US Army: La fin du «Don’t ask, don’t tell»?
Aux Etats-Unis, la campagne visant à abroger l’interdiction de servir dans l’armée US pour les militaires ouvertement gays ou lesbiennes a gagné un soutien de poids en la personne d'un ancien chef de l’Etat-major inter-armes de l’administration Clinton.
Dans un article du New York Times paru le 2 janvier), le général en retraite John M. Shalikashvili, ancien militaire de très haut grade et encore trés influent, a annoncé qu’il soutiendrait la fin de la politique dite du «Don’t ask, don’t tell» appliquée dans l’armée US depuis 1993.
John M. Shalikashvili avait jusqu’à présent soutenu l’interdiction de servir pour les militaires homosexuel-le-s parce qu’il pensait que ni le commandement, ni les troupes n’étaient prêtes à accepter le changement de règlement: «Je pense toujours que c’était vrai durant les années 90». A présent, il explique cette nouvelle prise de position par les nombreuses conversations qu’il a eu avec des vétérans et des soldats d’active homosexuels. «J’ai eu, l’année dernière, un certain nombre de rencontres avec des gays, soldats et marines, dont certains avaient une expérience de combat en Irak et particulièrement avec un ancien marine ouvertement gay qui avait servi sur un sous-marin nucléaire. Ces conversations ont démontré combien les militaires avaient changé et à quel point les lesbiennes et les gays pouvaient être acceptés par leurs pairs.» Il conclue: «Je crois aujourd’hui que si des hommes gays et des femmes lesbiennes servaient ouvertement dans l’armée des Etats-Unis, cela ne nuirait pas à l’efficacité de nos forces armées »
+++
» CONSIGNE ÉCRITE A:
Répondez à ces questions sur l'article consacré au « Don't ask, don't tell » :
(i) Depuis quelle année cette politique est-elle appliquée dans l'armée américaine ?
(ii) Dans quel journal John M. Shalikashvili a-t-il fait son annonce ?
(iii) Sur quel type de bâtiment l'ancien marine ouvertement gay avait-il servi ?

» Entrées du jeu de données:
+++
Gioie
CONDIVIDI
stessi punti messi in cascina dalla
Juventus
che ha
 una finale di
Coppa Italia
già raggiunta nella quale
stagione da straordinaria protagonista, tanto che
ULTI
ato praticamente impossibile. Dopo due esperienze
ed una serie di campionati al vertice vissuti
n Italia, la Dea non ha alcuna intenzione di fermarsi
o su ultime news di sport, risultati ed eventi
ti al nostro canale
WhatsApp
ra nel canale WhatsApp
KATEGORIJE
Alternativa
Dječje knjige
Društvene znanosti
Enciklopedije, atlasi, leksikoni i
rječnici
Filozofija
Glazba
+++
» CONSIGNE ÉCRITE B:
Combien de lignes des entrées contiennent la chaîne « canale » ? Donnez uniquement le nombre.

» CORRIGÉ A:
(i) Depuis 1993.
(ii) Dans le New York Times.
(iii) Sur un sous-marin nucléaire.

» CORRIGÉ B:
2